*** Opening Source text ***
It was against this backdrop of violence, an economy in which three-quarters of Haitians lived on less than two dollars a day, and a country where hope had vanished, that Mr Aristide emerged in the Port-au-Prince slum of La Saline. Preaching a mix of political empowerment and liberation theology from his pulpit in Saint John Bosco's church, he gradually built up so much popular support that his opponents felt threatened enough to firebomb his chapel during mass, with the loss of 12 lives.
"In a dark corner of our little world I take up my pen to write to you," Aristide would later write to his supporters. "The light I set by my side to illuminate my task is a faint light but it will grow stronger as I write because it is the light of solidarity."
Aristide was elected with a landslide in a 1990 election, but his tenure did not last long. His opponents, covertly supported by the CIA, carried out a coup the following year. The exiled leader would be reinstalled by the Clinton administration and then re-elected for a second term in 2000.
He remained highly popular among the Creole-speaking poor, but his policies calling for higher wages and resisting demands to liberalise the economy continued to anger Haiti's elite as well as powerful elements in Washington.
*** Closing Source text ***
*** Opening Supplied records ***
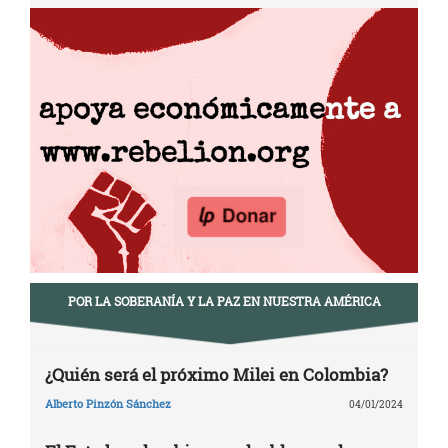
POR LA SOBERANÍA Y LA PAZ EN NUESTRA AMÉRICA
¿Quién será el próximo Milei en Colombia?
Alberto Pinzón Sánchez
04/01/2024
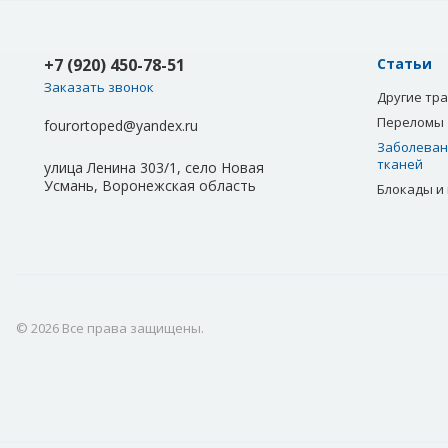
+7 (920) 450-78-51
Статьи
Заказать звонок
Другие тр
Переломы
fourortoped@yandex.ru
Заболевани
тканей
улица Ленина 303/1, село Новая
Усмань, Воронежская область
Блокады и
© 2026 Все права защищены.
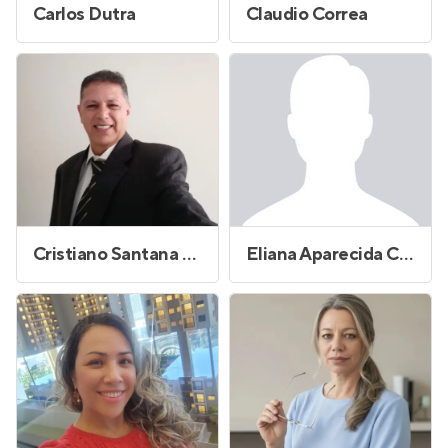
Carlos Dutra
Claudio Correa
Cristiano Santana Reis
Eliana Aparecida Cardoso Cavalari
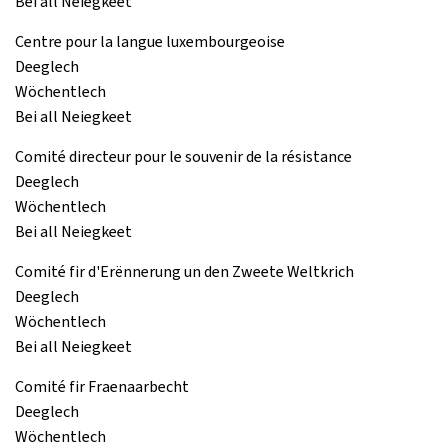
Bei all Neiegkeet
Centre pour la langue luxembourgeoise
Deeglech
Wöchentlech
Bei all Neiegkeet
Comité directeur pour le souvenir de la résistance
Deeglech
Wöchentlech
Bei all Neiegkeet
Comité fir d'Erënnerung un den Zweete Weltkrich
Deeglech
Wöchentlech
Bei all Neiegkeet
Comité fir Fraenaarbecht
Deeglech
Wöchentlech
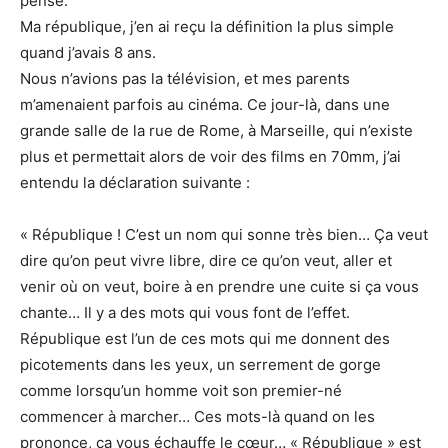
pense.
Ma république, j’en ai reçu la définition la plus simple
quand j’avais 8 ans.
Nous n’avions pas la télévision, et mes parents
m’amenaient parfois au cinéma. Ce jour-là, dans une
grande salle de la rue de Rome, à Marseille, qui n’existe
plus et permettait alors de voir des films en 70mm, j’ai
entendu la déclaration suivante :
« République ! C’est un nom qui sonne très bien… Ça veut
dire qu’on peut vivre libre, dire ce qu’on veut, aller et
venir où on veut, boire à en prendre une cuite si ça vous
chante… Il y a des mots qui vous font de l’effet.
République est l’un de ces mots qui me donnent des
picotements dans les yeux, un serrement de gorge
comme lorsqu’un homme voit son premier-né
commencer à marcher… Ces mots-là quand on les
prononce, ça vous échauffe le cœur… « République » est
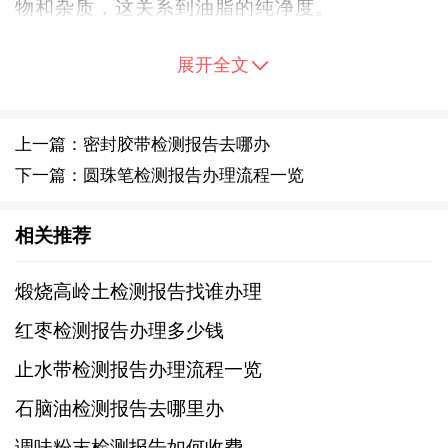
物和杂质，这关系到油脂的纯净度。
二、理化指标
展开全文
1、酸价和过氧化值
上一篇：密封胶带检测报告去哪办
酸价（Acid Value, AV）：表示油脂中游离脂
下一篇：圆珠笔检测报告办理流程一览
肪酸的含量，酸价过高意味着油脂可能变质。
相关推荐
过氧化值（Peroxide Value, POV）：用于评
估油脂的氧化程度，过高的值表明油已经过度
煅烧高岭土检测报告找谁办理
氧化，可能会产生有害物质。
红枣检测报告办理多少钱
止水带检测报告办理流程一览
2、碘值
石脑油检测报告去哪里办
碘值表示油脂的不饱和程度。较高的碘值意味
调味粉末检测报告如何收费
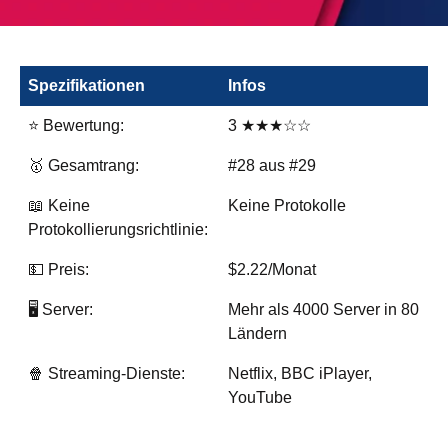
Spezifikationen
Infos
⭐ Bewertung:
3 ★★★☆☆
🥇 Gesamtrang:
#28 aus #29
📖 Keine
Keine Protokolle
Protokollierungsrichtlinie:
💵 Preis:
$2.22/Monat
🖥️ Server:
Mehr als 4000 Server in 80
Ländern
🍿 Streaming-Dienste:
Netflix, BBC iPlayer,
YouTube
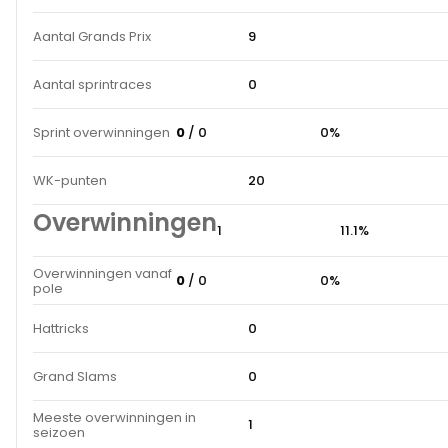
Aantal Grands Prix
9
Aantal sprintraces
0
Sprint overwinningen
0
/ 0
0%
WK-punten
20
Overwinningen
1
11.1%
Overwinningen vanaf
0
/ 0
0%
pole
Hattricks
0
Grand Slams
0
Meeste overwinningen in
1
seizoen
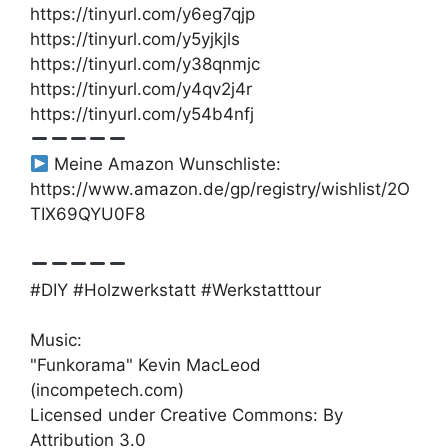
https://tinyurl.com/y6eg7qjp
https://tinyurl.com/y5yjkjls
https://tinyurl.com/y38qnmjc
https://tinyurl.com/y4qv2j4r
https://tinyurl.com/y54b4nfj
Meine Amazon Wunschliste:
https://www.amazon.de/gp/registry/wishlist/2O
TIX69QYU0F8
#DIY #Holzwerkstatt #Werkstatttour
Music:
"Funkorama" Kevin MacLeod
(incompetech.com)
Licensed under Creative Commons: By
Attribution 3.0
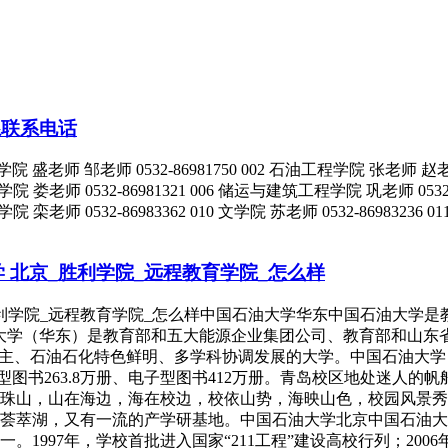
系联系电话
邹老师 0532-86981750 002 石油工程学院 张老师 赵老师 0532-
院 娄老师 0532-86981321 006 储运与建筑工程学院 巩老师 053
 理学院 栾老师 0532-86983362 010 文学院 苏老师 0532-869832
 北京_胜利学院_远程教育学院_怎么样
利学院_远程教育学院_怎么样中国石油大学华东中国石油大学是教
大学（华东）是教育部和五大能源企业集团公司、教育部和山东
为主、石油石化特色鲜明、多学科协调发展的大学。中国石油大学（
印刷型图书263.8万册、电子型图书412万册。青岛校区地处迷
珠山，山在海边，海在校边，校依山势，海映山色，校园风景秀
荟萃湖，又有一流的产学研基地。中国石油大学北京中国石油大
1997年，学校首批进入国家“211工程”建设高校行列；200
*** Closing Supplied records ***
- [Assigned task 1] Reproduce the passage about Aristide from "He remained highly" up to and including "elements in Washington.".
- [Assigned task 2] Go on writing the passage about Aristide, picking up right after its final sentence.

- [Result 1]
He remained highly popular among the Creole-speaking poor, but his policies calling for higher wages and resisting demands to liberalise the economy continued to anger Haiti's elite as well as powerful elements in Washington.

- [Result 2]
Loans worth $500m were blocked, and when his enemies turned on him a second time no-one was prepared to help. Indeed, there is evidence the Bush administration prevented additional private security guards, contracted to Aristide's government, from reaching Haiti. When René Préval, Haiti's current president, was elected in 2006, he said there was nothing preventing Aristide from returning to Haiti, though it is likely that a tacit understanding between the US and Aristide's opponents in Port-au-Prince has kept him in South Africa.
Aristide was not unblemished. There is evidence, for instance, that during his second term his supporters resorted to violence to silence his opponents. Yet were he to be given the opportunity to place his hands once more on the tiller of his country's history, it is likely he would receive a hero's welcome among those currently suffering the most.
Kevin Pina, a US filmmaker who was in Port-au-Prince two weeks ago, said. "If he were to return, people would mobilise. Tens of thousands would mobilise like that. With just picks and shovels they would clean up the mess in just a month. They still love him that much."